De nouveau au côté de son propriétaire, l’ombre s’invita dans l’esprit d’Azur :
Es-tu satisfait ?
— Grandement, parla le roi.
Son visage rayonnait, comme si une fine lumière dansait sous sa peau. L’image figée d’Élestac lui prodiguait une envie de rire, un bonheur sans limite. C’était si bon de la voir ainsi, sans vie, le corps lourd, le cœur vide.
L’âme en fête, Azur n’arrivait pas à contenir le flot de joie que produisait cette mort si peu rocambolesque. Il s’en amusa, et prit de folie, dansa, emporté par le son funeste des gouttes d’eau qui ruisselaient sur le mur et s’échouaient sur le sol. Il repensa à ses fois où Élestac lui narrait sa digne mort. Celle qu’elle imaginait. Le glaive en main, à massacrer ses ennemis de toujours. Voilà qu’elle avait périe si misérablement, tuée par son propre chasseur, par l’ombre d’un souffleur.

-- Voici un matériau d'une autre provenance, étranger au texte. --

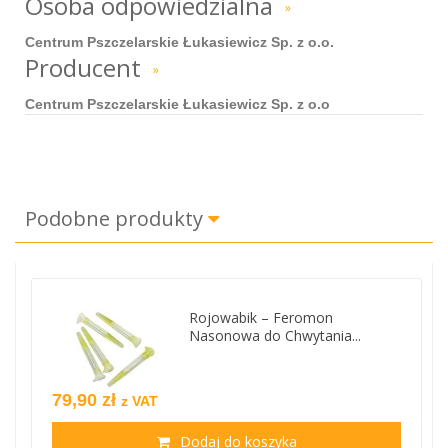
Osoba odpowiedzialna
»
Centrum Pszczelarskie Łukasiewicz Sp. z o.o.
Producent
»
Centrum Pszczelarskie Łukasiewicz Sp. z o.o
Podobne produkty
Rojowabik – Feromon
Nasonowa do Chwytania...
79,90 zł
z VAT
Dodaj do koszyka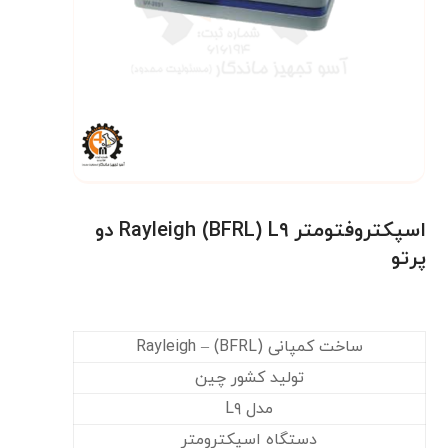
اسپکتروفتومتر Rayleigh (BFRL) L۹ دو
پرتو
ساخت کمپانی Rayleigh – (BFRL)
تولید کشور چین
مدل L۹
دستگاه اسپکترومتر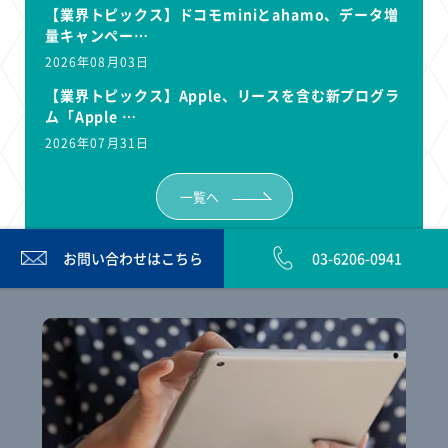
【業界トピックス】ドコモminiとahamo、データ増
量キャンペー…
2026年08月03日
【業界トピックス】Apple、リースを含む新プログラ
ム「Apple …
2026年07月31日
一覧へ
お問い合わせは
こちら
03-6206-0941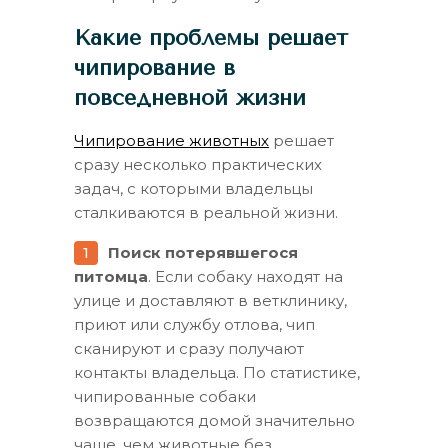
Какие проблемы решает
чипирование в
повседневной жизни
Чипирование животных
решает
сразу несколько практических
задач, с которыми владельцы
сталкиваются в реальной жизни.
Поиск потерявшегося
питомца
. Если собаку находят на
улице и доставляют в ветклинику,
приют или службу отлова, чип
сканируют и сразу получают
контакты владельца. По статистике,
чипированные собаки
возвращаются домой значительно
чаще, чем животные без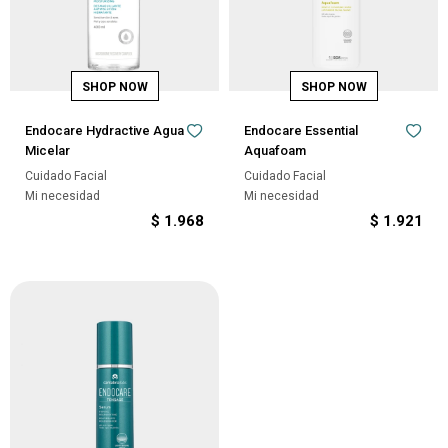
Endocare Hydractive Agua
Endocare Essential
Micelar
Aquafoam
Cuidado Facial
Cuidado Facial
Mi necesidad
Mi necesidad
$
1.968
$
1.921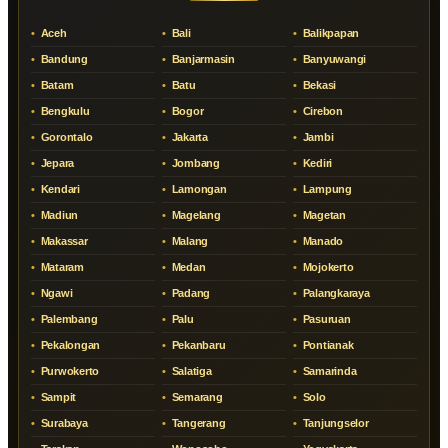
Aceh
Bali
Balikpapan
Bandung
Banjarmasin
Banyuwangi
Batam
Batu
Bekasi
Bengkulu
Bogor
Cirebon
Gorontalo
Jakarta
Jambi
Jepara
Jombang
Kediri
Kendari
Lamongan
Lampung
Madiun
Magelang
Magetan
Makassar
Malang
Manado
Mataram
Medan
Mojokerto
Ngawi
Padang
Palangkaraya
Palembang
Palu
Pasuruan
Pekalongan
Pekanbaru
Pontianak
Purwokerto
Salatiga
Samarinda
Sampit
Semarang
Solo
Surabaya
Tangerang
Tanjungselor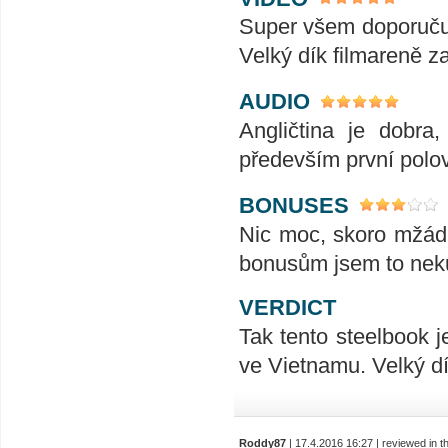
Super všem doporučuji.
Velký dík filmareně z
AUDIO
Angličtina je dobra,
především první polov
BONUSES
Nic moc, skoro mžádné
bonusům jsem to nek
VERDICT
Tak tento steelbook j
ve Vietnamu. Velký dí
Roddy87
| 17.4.2016 16:27 | reviewed in 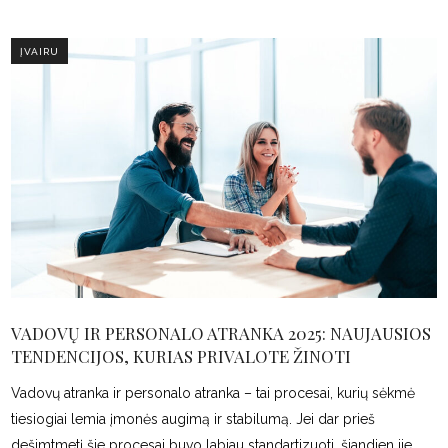
ĮVAIRU
VADOVŲ IR PERSONALO ATRANKA 2025: NAUJAUSIOS
TENDENCIJOS, KURIAS PRIVALOTE ŽINOTI
Vadovų atranka ir personalo atranka – tai procesai, kurių sėkmė
tiesiogiai lemia įmonės augimą ir stabilumą. Jei dar prieš
dešimtmetį šie procesai buvo labiau standartizuoti, šiandien jie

Les bras écartés vers le plafond qui se teintait de gel, Azur clama :
— Maman, es-tu fier de moi ? Tu as regardé ! N’est-ce pas ? Élestac la sanguinaire est morte ! Elle a payé de sa vie. Enfin !

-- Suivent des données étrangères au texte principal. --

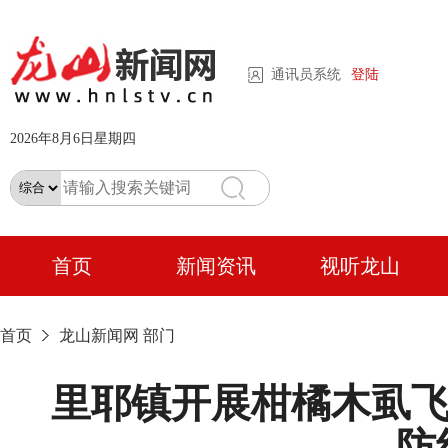
通讯员系统
登陆
2026年8月6日星期四
首页
新闻资讯
视听龙山
首页
龙山新闻网
部门
里耶镇开展柑橘木虱飞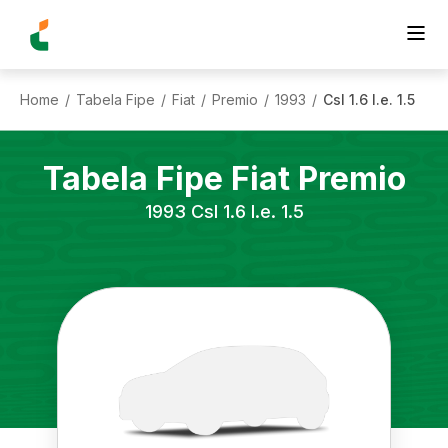
Home
Tabela Fipe
Fiat
Premio
1993
Csl 1.6 I.e. 1.5
/
/
/
/
/
Tabela Fipe
Fiat
Premio
1993
Csl 1.6 I.e. 1.5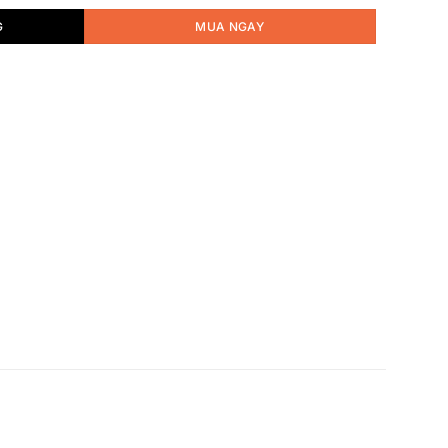
G
MUA NGAY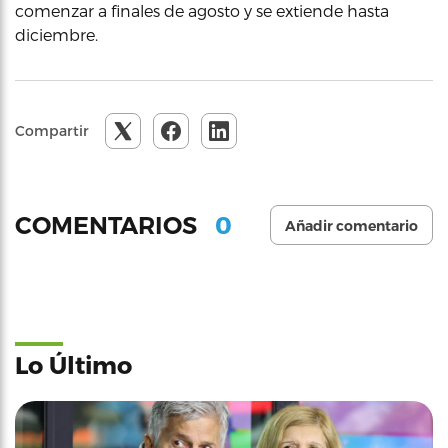
comenzar a finales de agosto y se extiende hasta
diciembre.
Compartir
0
COMENTARIOS
Añadir comentario
Lo Último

Il ressemblait à un aliéné perclus de rires diaboliques.
Frizure sentait poindre au fond d’elle son futur règne. Encore un peu de temps, avant que les tours se brisent et que ses chers enfants viennent la retrouver. À mi-chemin, ils lui donneront la possibilité de plonger son corps fantomatique dans celui d’Azur. Quelle ironie que de se trouver dans le corps d’un descendant de Vent-de-Pluie. L’aurait-elle un jour imaginé ?
C’était comme un rêve qui prenait forme. Pour l’un comme pour l’autre.

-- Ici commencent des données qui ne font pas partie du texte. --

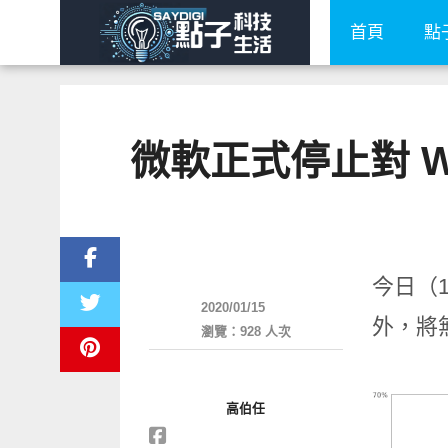
首頁
點
微軟正式停止對 Wi
平板筆電電腦
今日（1
2020/01/15
外，將
瀏覽：928 人次
高伯任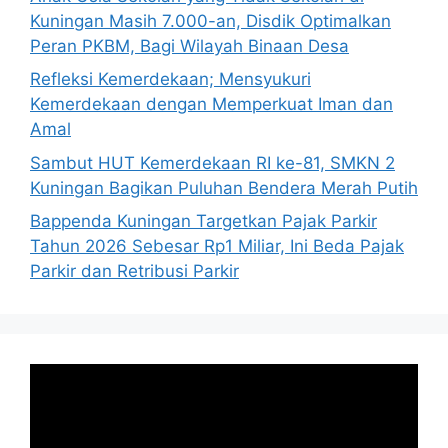
Kuningan Masih 7.000-an, Disdik Optimalkan
Peran PKBM, Bagi Wilayah Binaan Desa
Refleksi Kemerdekaan; Mensyukuri
Kemerdekaan dengan Memperkuat Iman dan
Amal
Sambut HUT Kemerdekaan RI ke-81, SMKN 2
Kuningan Bagikan Puluhan Bendera Merah Putih
Bappenda Kuningan Targetkan Pajak Parkir
Tahun 2026 Sebesar Rp1 Miliar, Ini Beda Pajak
Parkir dan Retribusi Parkir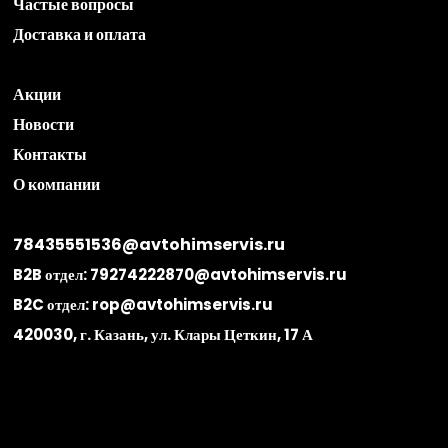
Частые вопросы
Доставка и оплата
Акции
Новости
Контакты
О компании
78435551536@avtohimservis.ru
B2B отдел:
79274222870@avtohimservis.ru
B2C отдел:
rop@avtohimservis.ru
420030, г. Казань, ул. Клары Цеткин, 17 А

Lorsqu’Azur termina de colorer sa chambre d’un bleu iceberg et de danser, il s’affala au sol, le souffle court, le buste tressautant et tourna son visage vers l’entité.
— Frizure... souffla-t-il, entre deux respirations.
— Oui, majesté ? dit-elle, avec un éclat victorieux au fond de ses prunelles.
— Je l’ai tuée.
— Je le sais, mon roi. Je l’ai vu.
— Tu l’as vu. Oui !
Il rit de nouveau, semblable à un fou, lorsqu’on toqua à la porte. Azur glaça son expression, fit disparaître d’un geste la fraîcheur de sa chambre et se présenta à la porte.
— Qu’est-ce que c’est ?
Sans ouvrir, il attendit une réponse.
— Majesté, ne devions-nous pas nous retrouver ?
Il écata finalement la porte sur une charmante femme, la trentaine bien trempée, le visage interrogateur.
— Majesté ? Pourquoi riez-vous ?
— Une pensée furtive m’a fait éclater de rire. Rien de très intéressant. Plus maintenant que vous êtes là. Entrée, chère Dame.
La femme se laissa charmer par le sourire que lui présentait le roi, pendant que le reflet de Frizure s’estompait du miroir.
Azur referma la porte derrière lui et fêta la mort de son ennemi entre ses draps.